If the announce mode has engaged our credulity, the answer mode engages our critical awareness. Up to this point our power of assessment has attended to the credibility, sanity, identity of the telephone voice. Suddenly, the microphone thrust at the caller, an urgent appraisal of the means of delivery is required, raising questions concerning the ownership, mechanics and intentions of the machine. The technology at hand, prepared now to record our breathing, our hesitation, our response, for a concealed listener, is the same which seconds ago provided us with our own concealment. Once again, the terms of the pact with technology are being exacted .

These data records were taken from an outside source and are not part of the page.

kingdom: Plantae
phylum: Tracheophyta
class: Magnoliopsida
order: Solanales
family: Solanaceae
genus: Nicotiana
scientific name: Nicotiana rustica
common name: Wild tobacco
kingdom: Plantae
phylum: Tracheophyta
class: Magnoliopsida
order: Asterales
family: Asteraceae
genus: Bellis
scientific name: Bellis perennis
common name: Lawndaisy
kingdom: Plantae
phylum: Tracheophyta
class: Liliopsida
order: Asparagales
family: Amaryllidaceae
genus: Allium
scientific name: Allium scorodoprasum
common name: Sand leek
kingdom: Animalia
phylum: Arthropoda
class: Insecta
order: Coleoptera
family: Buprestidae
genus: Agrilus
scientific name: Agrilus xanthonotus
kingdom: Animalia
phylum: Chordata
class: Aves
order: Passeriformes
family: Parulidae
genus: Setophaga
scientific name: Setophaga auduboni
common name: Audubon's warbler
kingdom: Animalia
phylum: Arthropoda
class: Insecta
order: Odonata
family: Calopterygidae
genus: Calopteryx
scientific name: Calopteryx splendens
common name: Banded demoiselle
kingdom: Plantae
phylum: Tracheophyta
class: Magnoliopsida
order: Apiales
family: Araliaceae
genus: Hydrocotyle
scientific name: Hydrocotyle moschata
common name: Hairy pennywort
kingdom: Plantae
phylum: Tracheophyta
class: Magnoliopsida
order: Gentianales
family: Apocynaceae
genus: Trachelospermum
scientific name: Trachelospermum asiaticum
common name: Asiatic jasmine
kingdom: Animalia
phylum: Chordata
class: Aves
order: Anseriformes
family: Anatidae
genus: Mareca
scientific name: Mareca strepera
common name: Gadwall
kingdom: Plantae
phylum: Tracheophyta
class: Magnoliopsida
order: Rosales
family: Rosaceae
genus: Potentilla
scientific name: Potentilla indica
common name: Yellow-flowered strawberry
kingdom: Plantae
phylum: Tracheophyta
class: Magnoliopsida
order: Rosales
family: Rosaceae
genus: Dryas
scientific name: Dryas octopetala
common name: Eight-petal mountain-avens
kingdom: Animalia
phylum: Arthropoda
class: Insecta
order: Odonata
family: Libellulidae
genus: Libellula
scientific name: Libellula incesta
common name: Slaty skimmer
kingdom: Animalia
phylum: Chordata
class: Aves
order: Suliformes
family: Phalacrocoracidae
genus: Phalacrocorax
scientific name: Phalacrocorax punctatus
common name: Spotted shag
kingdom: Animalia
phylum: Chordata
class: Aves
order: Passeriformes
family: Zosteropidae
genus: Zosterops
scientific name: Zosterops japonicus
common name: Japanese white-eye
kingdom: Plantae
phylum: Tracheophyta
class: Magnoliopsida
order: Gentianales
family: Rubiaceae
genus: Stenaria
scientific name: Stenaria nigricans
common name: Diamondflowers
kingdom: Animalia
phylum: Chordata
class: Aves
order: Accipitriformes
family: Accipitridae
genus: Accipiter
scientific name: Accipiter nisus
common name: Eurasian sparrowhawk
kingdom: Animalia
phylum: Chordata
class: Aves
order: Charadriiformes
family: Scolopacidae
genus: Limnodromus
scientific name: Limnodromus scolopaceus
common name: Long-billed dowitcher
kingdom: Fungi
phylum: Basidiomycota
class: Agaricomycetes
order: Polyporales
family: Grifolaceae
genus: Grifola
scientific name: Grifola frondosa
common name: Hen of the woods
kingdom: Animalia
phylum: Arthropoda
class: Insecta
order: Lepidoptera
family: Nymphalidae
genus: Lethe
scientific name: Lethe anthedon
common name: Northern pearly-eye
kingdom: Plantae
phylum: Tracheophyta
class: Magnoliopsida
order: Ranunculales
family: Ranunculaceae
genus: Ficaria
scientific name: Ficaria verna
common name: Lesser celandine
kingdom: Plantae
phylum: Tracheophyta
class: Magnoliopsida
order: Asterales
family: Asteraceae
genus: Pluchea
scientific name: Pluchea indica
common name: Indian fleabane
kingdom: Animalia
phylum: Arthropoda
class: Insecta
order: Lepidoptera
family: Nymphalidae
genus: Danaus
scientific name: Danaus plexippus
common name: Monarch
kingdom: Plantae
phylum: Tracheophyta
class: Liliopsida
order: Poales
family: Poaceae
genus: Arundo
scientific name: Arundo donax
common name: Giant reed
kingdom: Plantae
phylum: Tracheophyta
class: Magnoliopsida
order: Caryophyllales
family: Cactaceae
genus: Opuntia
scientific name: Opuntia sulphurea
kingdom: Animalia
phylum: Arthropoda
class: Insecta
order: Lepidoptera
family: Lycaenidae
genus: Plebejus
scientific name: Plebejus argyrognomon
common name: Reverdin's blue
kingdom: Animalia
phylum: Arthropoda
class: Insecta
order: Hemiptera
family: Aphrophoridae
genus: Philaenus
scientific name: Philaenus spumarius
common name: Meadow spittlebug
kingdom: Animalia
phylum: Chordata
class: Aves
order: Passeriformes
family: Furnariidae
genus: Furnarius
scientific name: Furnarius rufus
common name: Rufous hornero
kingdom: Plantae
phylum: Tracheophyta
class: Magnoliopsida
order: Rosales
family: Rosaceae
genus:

On reflection, the embrace of the toothed technology is familiar, encountered on a daily basis in the form of equipment projecting human voice or image. The ubiquity of this humanness indicates needs greater than that of simple convenience or utility. It indicates an extensive conflation of our material and non-material needs, sponsored perhaps, by an unwillingness to know or identify things by any process other than self-reference. Our subjective response, considered a deep and private resource, has been tapped and dispersed, squandered by unscrupulous managers with our own naive consent.

That the artist mimics this strategy so well must arouse our suspicion. Is she in fact as unscrupulous as those she would critique? Since nothing has been taken, we can’t accuse her of exploitation. But is this art, or just a clever ruse? Have we ended up the object of her contempt? The balance lies in the voice. In the absence of any substantial sign of the artist, the voice comes to represent her, the identity beneath the persona where director and actor converge. But even in the unity of roles there is no tendency toward authority. The voice fails to identify itself or state its intention. After a series of feints, it retires, having accomplished nothing but a pathetic manipulation of emotions. If this is the artist she doesn’t live up to our expectations and her hegemony doesn’t materialize. She isn’t conning us, she can’t guide us. Having invested everything in the voice, she and her callers arrive at an impasse. In matters of control and submission, it appears the artist is not exempt. In fact, one could interpret this as an admission–that we have all accepted the machine.